Peran BEI dalam carbon pricing adalah sebagai sebagai penyedia platform perdagangan karbon, memungkinkan perusahaan atau entitas untuk membeli dan menjual baik kuota karbon maupun kredit karbon secara transparan.
Dengan adanya bursa karbon, transaksi menjadi lebih terorganisir dan menarik lebih banyak partisipasi, baik dari pelaku industri domestik maupun internasional.
Selain itu, perdagangan karbon melalui IDXCarbon juga memberikan kemampuan bagi Pemerintah Indonesia untuk memiliki kontrol dan mengawasi perdagangan karbon untuk kepentingan masyarakat Indonesia yang sebesar-besarnya.
Melalui keberadaan Bursa Karbon diharapkan para pelaku usaha dapat memanfaatkan perdagangan karbon untuk mematuhi regulasi lingkungan yang semakin ketat.
Dengan harga karbon yang mencerminkan biaya emisi, pelaku usaha memiliki insentif untuk mengadopsi teknologi rendah karbon dan meningkatkan efisiensi energi.
Implementasi carbon pricing tidak terlepas dari tantangan, seperti kebutuhan akan regulasi yang kuat dan edukasi bagi pelaku pasar. Namun, peluang yang ditawarkan sangat besar, yaitu pengurangan emisi karbon, peningkatan investasi di sektor hijau, dan dukungan untuk mencapai net zero emissions.
Sehingga bisa disimpulkan, carbon pricing adalah alat kritis untuk mengatasi perubahan iklim.
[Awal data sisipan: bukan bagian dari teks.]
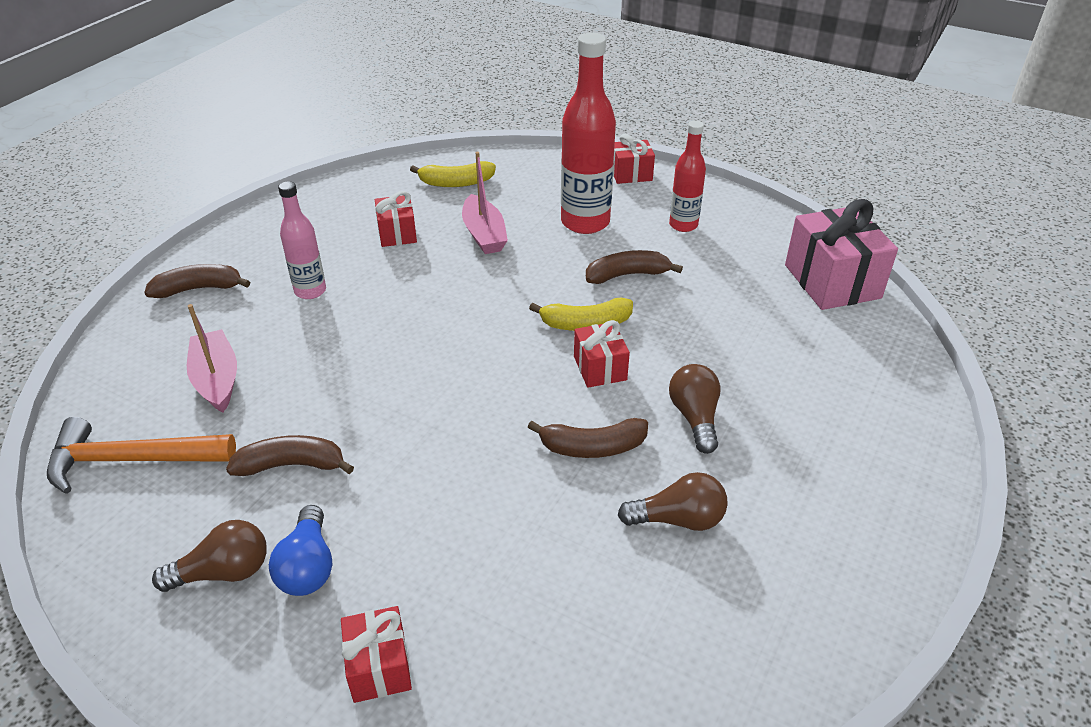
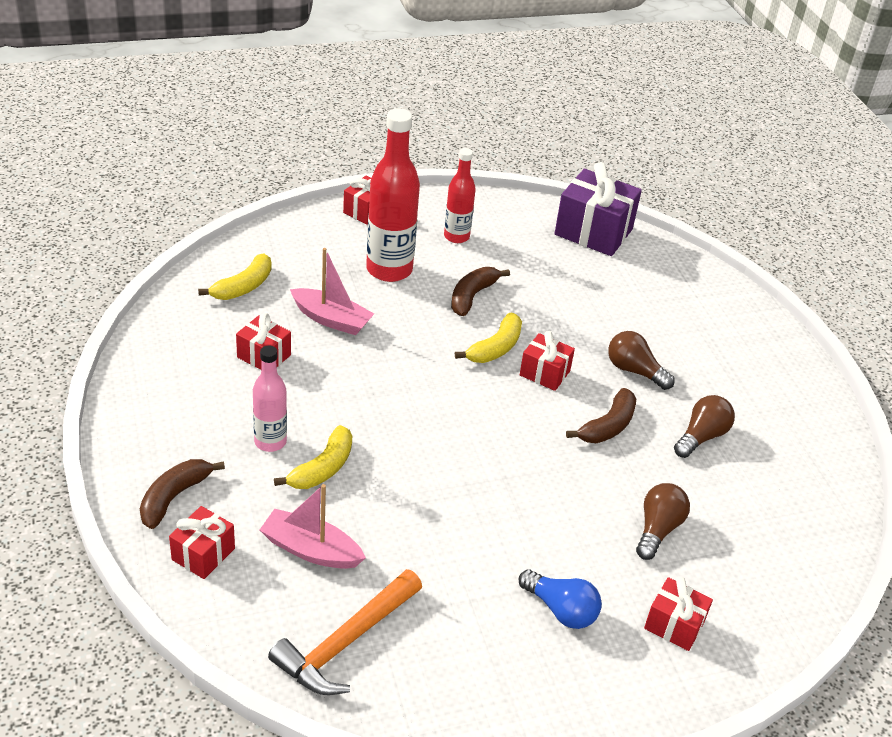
camera: 50 degrees left, 0 degrees up
brown light bulb [152,520,267,592] -> brown light bulb moved to [636,483,690,560]
brown banana [226,435,354,476] -> none
pink gift [785,199,898,310] -> purple gift [554,162,642,256]
none -> red gift [169,506,235,579]
none -> yellow banana [274,425,352,489]

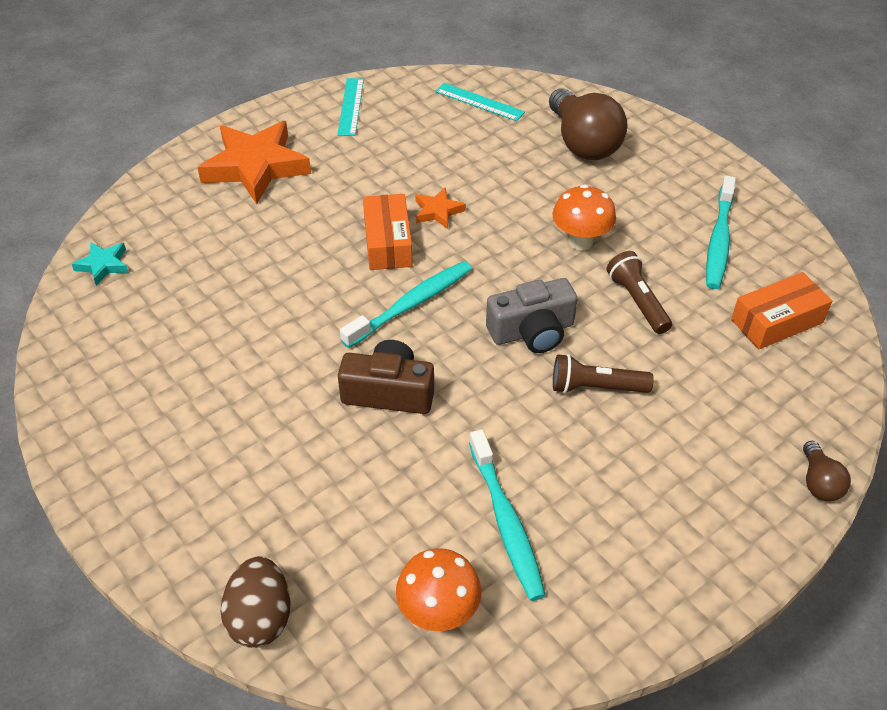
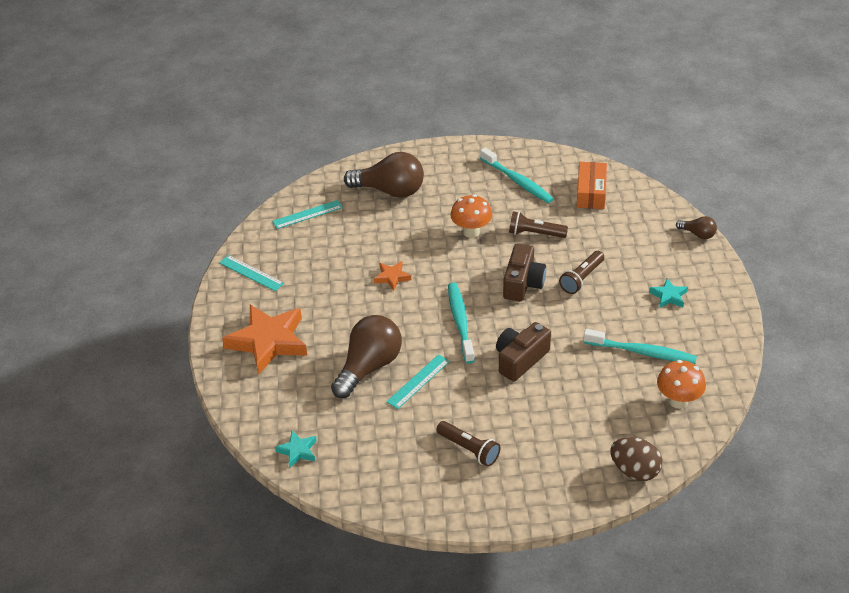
camera: 55 degrees left, 5 degrees down
orange box [363,194,413,270] -> none
grey camera [486,278,578,353] -> brown camera [503,244,546,301]
none -> brown light bulb [331,315,402,398]
none -> turquoise ruler [386,354,450,409]
none -> brown flashlight [436,421,501,467]
none -> turquoise star [649,278,688,308]

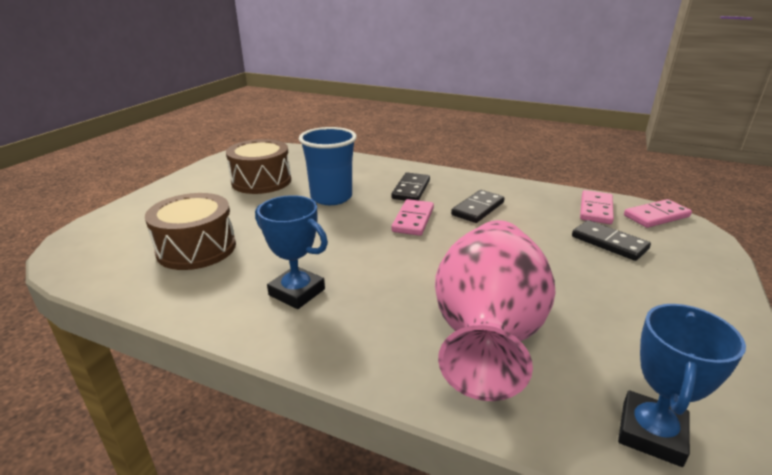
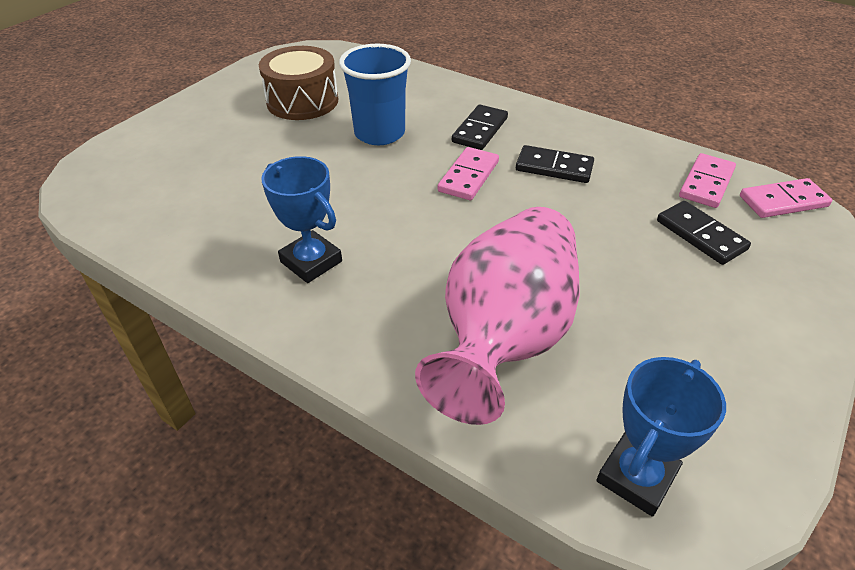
camera: 10 degrees right, 15 degrees up
brown drum [145,193,236,270] -> none
black domino [451,190,504,223] -> black domino turned 60 degrees clockwise [516,145,594,183]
Dengan kehadiran Bursa Karbon Indonesia yang dikelola oleh Bursa Efek Indonesia, Indonesia berada di jalur yang tepat untuk menciptakan pasar karbon yang adil, efisien, dan berkelanjutan.
Langkah ini tidak hanya memperkuat komitmen Indonesia terhadap lingkungan dan ekonomi hijau, namun juga dapat mendorong inovasi industri, menarik investasi hijau, serta mempercepat transisi menuju pembangunan rendah emisi yang inklusif dan berdaya saing global.